🤖 AI Summary
This work addresses the lack of effective regularization in wide feature-learning neural networks under gradient flow training, which often disrupts the implicit priors of pretrained models. The authors propose a learning-mechanism-agnostic energy framework in function space, extending canonical regularization—previously limited to fixed-feature settings—to feature-learning scenarios for the first time. They develop a Riemannian-geometric geodesic ridge regularization and introduce a scalable arc-ridge approximation. This approach establishes a Riemannian Gibbs process as a function-space prior, revealing an intrinsic connection between early stopping and canonical regularization. Experiments demonstrate that the proposed method significantly outperforms classical ridge regularization in both image processing and NLP transfer tasks, effectively mitigating its detrimental impact on pretrained models.
📝 Abstract
Wide neural networks in the feature-learning regime drive modern deep learning, and yet they remain far less studied than their kernel-regime counterparts. We consider a critical yet under-explored difference between these two regimes: the regulariser and prior implied by gradient flow training.

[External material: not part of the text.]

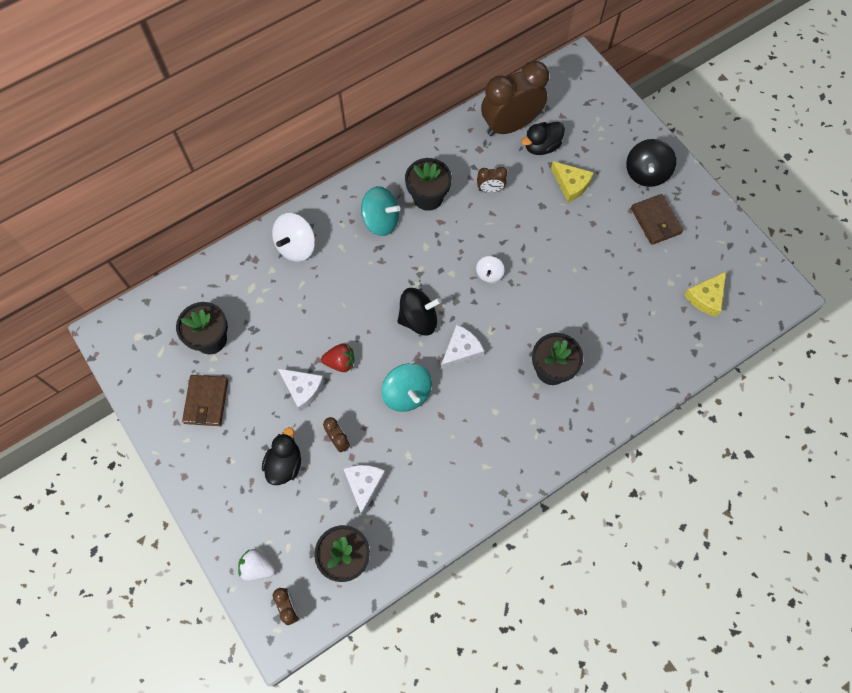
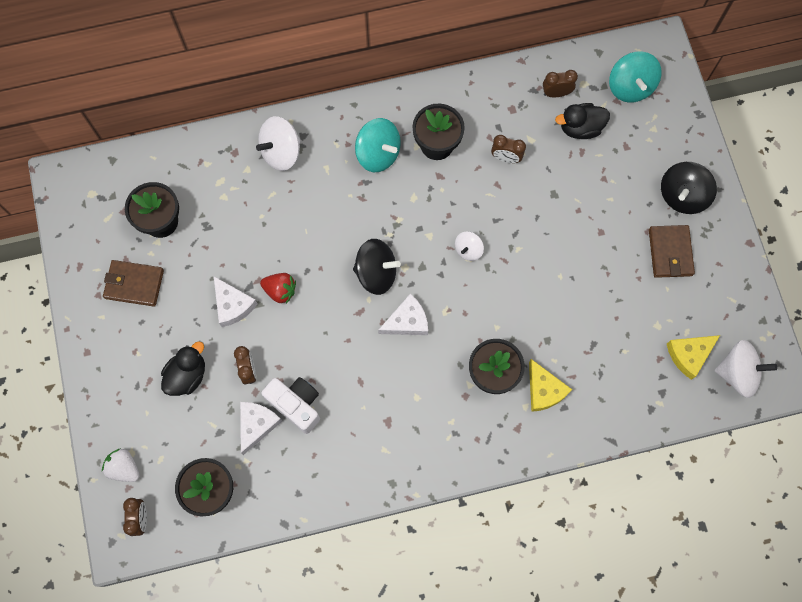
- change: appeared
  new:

This canonical regularisation property is well-studied in kernel regime networks -- of all the infinite global minima, gradient flow selects exactly the vanishing ridge solution -- and underpins the celebrated NN-GP correspondence, precisely allowing the modelling of noise during training. However, we prove ridge regularisation biases gradient flow in feature-learning regime networks, even in the infinitesimal limit of vanishing regularisation. Over training, ridge distorts the inductive bias of the network, with a particular damage done to pretrained networks where the implicit prior is informative. We resolve this by axiomatising the canonical regulariser as a regime-agnostic function-space energy and lift, which uniquely identifies ridge in the kernel regime, and crucially generalises to the feature-learning regime. By studying the Riemannian geometry of feature-learning networks, we derive geodesic ridge from our framework, generalising ridge to the feature-learning regime. Correspondingly, we prove the canonical function-space prior is a Riemannian Gibbs Process, generalising the more familiar Gaussian Process. As a practical contribution, we propose arc ridge as a minimax-robust, scalable surrogate to geodesic ridge, revealing a deep relationship between early stopping and canonical regularisation across learning regimes. Finally, we demonstrate the consequences of our theory empirically on both image processing and NLP transfer-learning problems.